I have this one journal that has my journal entries from three out of the four years that I have been to Jamaica. The first two years I remember sitting on the plane telling myself I was going to try to document everything that happened in my journal. Obviously, that didn't happen. I would start out strong but as I got more and more tired throughout the week, journaling took the backseat and I usually just went right to sleep. My third year I wanted to do better with my journaling but I decided instead of writing exactly what happened each day, I would instead write down things that were going through my head. I would rely on the pictures I took to recap what happened each day, but the journal would retell me my feelings throughout that week. I had no idea how important this would become to me months down the road when I was at Emory.

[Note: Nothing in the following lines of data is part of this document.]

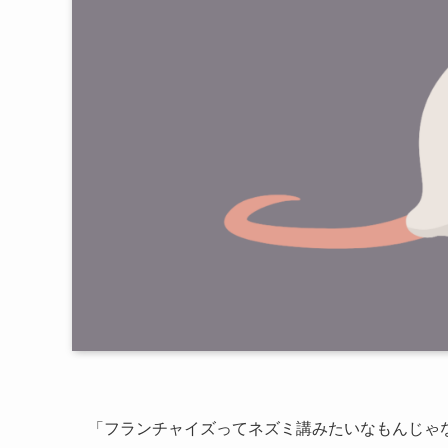
「フランチャイズってネズミ講みたいなもんじゃ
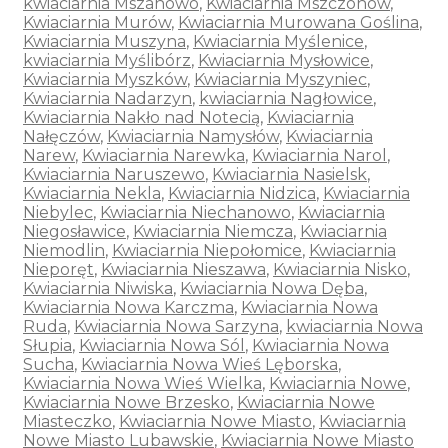
kwiaciarnia Mszanowo
,
Kwiaciarnia Mszczonów
,
Kwiaciarnia Murów
,
Kwiaciarnia Murowana Goślina
,
Kwiaciarnia Muszyna
,
Kwiaciarnia Myślenice
,
kwiaciarnia Myślibórz
,
Kwiaciarnia Mysłowice
,
Kwiaciarnia Myszków
,
Kwiaciarnia Myszyniec
,
Kwiaciarnia Nadarzyn
,
kwiaciarnia Nagłowice
,
Kwiaciarnia Nakło nad Notecią
,
Kwiaciarnia
Nałęczów
,
Kwiaciarnia Namysłów
,
Kwiaciarnia
Narew
,
Kwiaciarnia Narewka
,
Kwiaciarnia Narol
,
Kwiaciarnia Naruszewo
,
Kwiaciarnia Nasielsk
,
Kwiaciarnia Nekla
,
Kwiaciarnia Nidzica
,
Kwiaciarnia
Niebylec
,
Kwiaciarnia Niechanowo
,
Kwiaciarnia
Niegosławice
,
Kwiaciarnia Niemcza
,
Kwiaciarnia
Niemodlin
,
Kwiaciarnia Niepołomice
,
Kwiaciarnia
Nieporęt
,
Kwiaciarnia Nieszawa
,
Kwiaciarnia Nisko
,
Kwiaciarnia Niwiska
,
Kwiaciarnia Nowa Dęba
,
Kwiaciarnia Nowa Karczma
,
Kwiaciarnia Nowa
Ruda
,
Kwiaciarnia Nowa Sarzyna
,
kwiaciarnia Nowa
Słupia
,
Kwiaciarnia Nowa Sól
,
Kwiaciarnia Nowa
Sucha
,
Kwiaciarnia Nowa Wieś Lęborska
,
Kwiaciarnia Nowa Wieś Wielka
,
Kwiaciarnia Nowe
,
Kwiaciarnia Nowe Brzesko
,
Kwiaciarnia Nowe
Miasteczko
,
Kwiaciarnia Nowe Miasto
,
Kwiaciarnia
Nowe Miasto Lubawskie
,
Kwiaciarnia Nowe Miasto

One particularly frustrating weekend at Emory I was sitting in church taking notes on the sermon when I flipped back a few pages to my journal pages from Jamaica. I read through how on fire I felt after leaving the hospital that we visited (read more about that visit here) and how I knew I really had a calling to be in the medical field. I sat there with tears streaming down my face, confused on how easily I had somehow forgotten my passion when the weight and cloud of stress and hardships seemed to completely surround me. My own words became the encouragement that I needed at that very moment.

So, this year I wanted to make sure I wrote plenty of how I was feeling so that in November when I am getting close to my chemistry, human physiology, and physics finals I can be the exact encouragement that I need.

This year my entry in the afternoon spent at the hospital in Jamaica was mostly focused on how I felt assured as I was walking around the hospital and talking to patients and their families. It was almost like I was having all of the feelings from last year but everything felt familiar and a little bit more comfortable. I think I felt more comfortable because I had a year of school at Emory under my belt and I was a small step closer to achieving the goals that I have set for myself.

I also felt comfortable because instead of zeroing in on the fact that we were talking to people in a hospital I focused on that I was there to talk to people. Being in a hospital doesn't bother me, the medical equipment doesn't faze me. I was just talking to the people that were around me. The patients are people that have lives separate than the circumstances that led to them being in the hospital that day. I am in school to learn to better help and serve people. Yes, I will treat patients but more importantly I will be helping people.

So, I wrote that all down and as I continue to reflect on the trip I have continued writing and rereading. I am continuously surprised by how much my own thoughts can teach me. And as weeks separate me from Jamaica I am left with a book of my thoughts and the reminder to help, love, and care for others.